Certainly, many things did change for the better. Greece and Turkey have held real talks over Cyprus, though agreement remains difficult.
Both countries have made concessions toward minorities – Greece has a sizeable Turkish population in the Thrace region, a legacy of Ottoman control, who have been subject to discrimination; Turkey contains a dwindling Greek population — perhaps 2,500 or so — even after decades of repressive policies aimed at forcing them to emigrate.
Perhaps most surprisingly, the Greeks have become among the most vocal supporters of Turkey’s EU membership bid.
Enter Dr. Strangelovolopolous
But no one, it seems, told Greece’s military men. Greece for years refused to open its books to the EU’s statistical unit, Eurostat, on the topic of defense spending, insisting the numbers were confidential.
As it turns out the Greek military was engaging in a major modernization prompted by fears of the U.S. largesse directed at Turkey since the early 1990s, and Turkey’s own exponentially higher GDP and population growth rates.
The Eurostat audit which uncovered the “underreporting” of Greece’s military spending in 2004 got very little press at the time. Certainly, the EU made little of it, something German and French taxpayers are coming to regret.
So it appears Greek defense spending bucked the downward trend of the 1990s as Athens ordered up a new class of warships (Standard-class frigates from Britain), hovercraft and patrol boats (from Russia and Ukraine), and most recently, high-performance jet fighters (late model F-16s from the U.S.).
Until the financial crisis, plans to hold a competition for a next generation fighter — probably between the Eurofighter, the American built F/A-18 and F-35, and Sweden’s JAS-39 Grippen — were in high gear. (Russian interests had been promoting Sukhoi’s latest offerings, as well).
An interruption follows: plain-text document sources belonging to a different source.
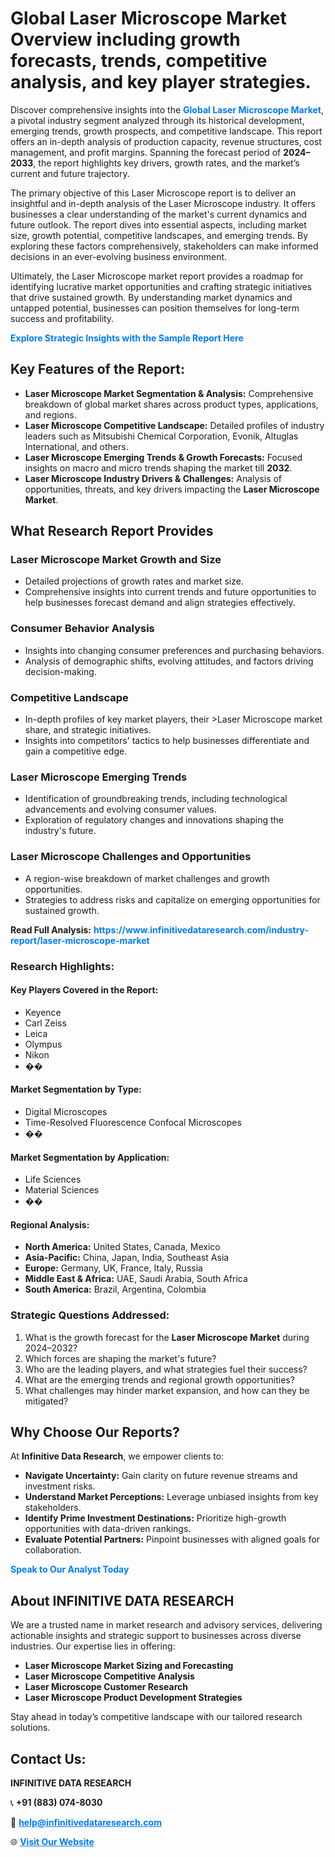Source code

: <h1>Global Laser Microscope Market Overview including growth forecasts, trends, competitive analysis, and key player strategies.</h1>
<p>
Discover comprehensive insights into the 
<a href="https://www.infinitivedataresearch.com/industry-report/laser-microscope-market" rel="dofollow" style="color: #007BFF; text-decoration: none;"><strong>Global Laser Microscope Market</strong></a>, a pivotal industry segment analyzed through its historical development, emerging trends, growth prospects, and competitive landscape. This report offers an in-depth analysis of production capacity, revenue structures, cost management, and profit margins. Spanning the forecast period of <strong>2024–2033</strong>, the report highlights key drivers, growth rates, and the market’s current and future trajectory.
</p>
<p>
The primary objective of this Laser Microscope report is to deliver an insightful and in-depth analysis of the Laser Microscope industry. It offers businesses a clear understanding of the market's current dynamics and future outlook. The report dives into essential aspects, including market size, growth potential, competitive landscapes, and emerging trends. By exploring these factors comprehensively, stakeholders can make informed decisions in an ever-evolving business environment.
</p>
<p>
Ultimately, the Laser Microscope market report provides a roadmap for identifying lucrative market opportunities and crafting strategic initiatives that drive sustained growth. By understanding market dynamics and untapped potential, businesses can position themselves for long-term success and profitability.
</p>
<p>
<a href="https://www.infinitivedataresearch.com/request-sample/reportId=104530" style="color: #007BFF; text-decoration: none;"><strong>Explore Strategic Insights with the Sample Report Here</strong></a>
</p>

<h2>Key Features of the Report:</h2>
<ul>
<li><strong>Laser Microscope Market Segmentation & Analysis:</strong> Comprehensive breakdown of global market shares across product types, applications, and regions.</li>
<li><strong>Laser Microscope Competitive Landscape:</strong> Detailed profiles of industry leaders such as Mitsubishi Chemical Corporation, Evonik, Altuglas International, and others.</li>
<li><strong>Laser Microscope Emerging Trends & Growth Forecasts:</strong> Focused insights on macro and micro trends shaping the market till <strong>2032</strong>.</li>
<li><strong>Laser Microscope Industry Drivers & Challenges:</strong> Analysis of opportunities, threats, and key drivers impacting the <strong>Laser Microscope Market</strong>.</li>
</ul>

<h2>What Research Report Provides</h2>
<h3>Laser Microscope Market Growth and Size</h3>
<ul>
<li>Detailed projections of growth rates and market size.</li>
<li>Comprehensive insights into current trends and future opportunities to help businesses forecast demand and align strategies effectively.</li>
</ul>

<h3>Consumer Behavior Analysis</h3>
<ul>
<li>Insights into changing consumer preferences and purchasing behaviors.</li>
<li>Analysis of demographic shifts, evolving attitudes, and factors driving decision-making.</li>
</ul>

<h3>Competitive Landscape</h3>
<ul>
<li>In-depth profiles of key market players, their >Laser Microscope market share, and strategic initiatives.</li>
<li>Insights into competitors' tactics to help businesses differentiate and gain a competitive edge.</li>
</ul>

<h3>Laser Microscope Emerging Trends</h3>
<ul>
<li>Identification of groundbreaking trends, including technological advancements and evolving consumer values.</li>
<li>Exploration of regulatory changes and innovations shaping the industry's future.</li>
</ul>

<h3>Laser Microscope Challenges and Opportunities</h3>
<ul>
<li>A region-wise breakdown of market challenges and growth opportunities.</li>
<li>Strategies to address risks and capitalize on emerging opportunities for sustained growth.</li>
</ul>
<p><strong>Read Full Analysis:</strong> <a href="https://www.infinitivedataresearch.com/industry-report/laser-microscope-market" rel="dofollow" style="color: #007BFF; text-decoration: none;"><strong>https://www.infinitivedataresearch.com/industry-report/laser-microscope-market</strong></a></p>
<h3>Research Highlights:</h3>
<h4>Key Players Covered in the Report:</h4>
<ul><li>Keyence</li><li>Carl Zeiss</li><li>Leica</li><li>Olympus</li><li>Nikon</li><li>��</li></ul>
<h4>Market Segmentation by Type:</h4>
<ul><li>Digital Microscopes</li><li>Time-Resolved Fluorescence Confocal Microscopes</li><li>��</li></ul>
<h4>Market Segmentation by Application:</h4>
<ul><li>Life Sciences</li><li>Material Sciences</li><li>��</li></ul>

<h4>Regional Analysis:</h4>
<ul>
<li><strong>North America:</strong> United States, Canada, Mexico</li>
<li><strong>Asia-Pacific:</strong> China, Japan, India, Southeast Asia</li>
<li><strong>Europe:</strong> Germany, UK, France, Italy, Russia</li>
<li><strong>Middle East & Africa:</strong> UAE, Saudi Arabia, South Africa</li>
<li><strong>South America:</strong> Brazil, Argentina, Colombia</li>
</ul>

<h3>Strategic Questions Addressed:</h3>
<ol>
<li>What is the growth forecast for the <strong>Laser Microscope Market</strong> during 2024–2032?</li>
<li>Which forces are shaping the market's future?</li>
<li>Who are the leading players, and what strategies fuel their success?</li>
<li>What are the emerging trends and regional growth opportunities?</li>
<li>What challenges may hinder market expansion, and how can they be mitigated?</li>
</ol>

<h2>Why Choose Our Reports?</h2>
<p>At <strong>Infinitive Data Research</strong>, we empower clients to:</p>
<ul>
<li><strong>Navigate Uncertainty:</strong> Gain clarity on future revenue streams and investment risks.</li>
<li><strong>Understand Market Perceptions:</strong> Leverage unbiased insights from key stakeholders.</li>
<li><strong>Identify Prime Investment Destinations:</strong> Prioritize high-growth opportunities with data-driven rankings.</li>
<li><strong>Evaluate Potential Partners:</strong> Pinpoint businesses with aligned goals for collaboration.</li>
</ul>
<p><a href="https://www.infinitivedataresearch.com/industry-report/laser-microscope-market" rel="dofollow" style="color: #007BFF; text-decoration: none;"><strong>Speak to Our Analyst Today</strong></a></p>

<h2>About INFINITIVE DATA RESEARCH</h2>
<p>We are a trusted name in market research and advisory services, delivering actionable insights and strategic support to businesses across diverse industries. Our expertise lies in offering:</p>
<ul>
<li><strong>Laser Microscope Market Sizing and Forecasting</strong></li>
<li><strong>Laser Microscope Competitive Analysis</strong></li>
<li><strong>Laser Microscope Customer Research</strong></li>
<li><strong>Laser Microscope Product Development Strategies</strong></li>
</ul>
<p>Stay ahead in today’s competitive landscape with our tailored research solutions.</p>

<h2>Contact Us:</h2>
<p><strong>INFINITIVE DATA RESEARCH</strong></p>
<p>📞 <strong>+91 (883) 074-8030</strong></p>
<p>📧 <strong><a href="mailto:help@infinitivedataresearch.com" style="color: #007BFF;">help@infinitivedataresearch.com</a></strong></p>
<p>🌐 <strong><a href="https://www.infinitivedataresearch.com" rel="dofollow" style="color: #007BFF;">Visit Our Website</a></strong></p>
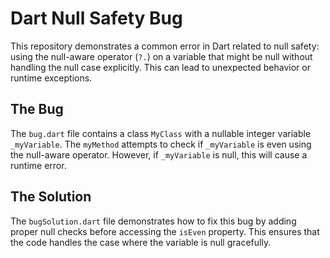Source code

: # Dart Null Safety Bug

This repository demonstrates a common error in Dart related to null safety: using the null-aware operator (`?.`) on a variable that might be null without handling the null case explicitly.  This can lead to unexpected behavior or runtime exceptions.

## The Bug
The `bug.dart` file contains a class `MyClass` with a nullable integer variable `_myVariable`.  The `myMethod` attempts to check if `_myVariable` is even using the null-aware operator. However, if `_myVariable` is null, this will cause a runtime error.

## The Solution
The `bugSolution.dart` file demonstrates how to fix this bug by adding proper null checks before accessing the `isEven` property.  This ensures that the code handles the case where the variable is null gracefully.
To say the least, such military luxuries appear somewhat beyond Greek means at the moment. Greeks should look to NATO, the EU and the United States to step up efforts mediate an end to the Aegean disputes.
Most of all, now that the jig is up on their creative accounting, they should think very seriously about the relationship they want with their neighbor. Turkey, of late, has been mentioned as a possible addition to the “BRICs” — Brazil, Russia, India and China — nations for whom the 21st century appears to hold great promise. Greece, on the other hand, looks more and more the way the old Ottoman Empire did at the start of the 20th century: the sick man of Europe.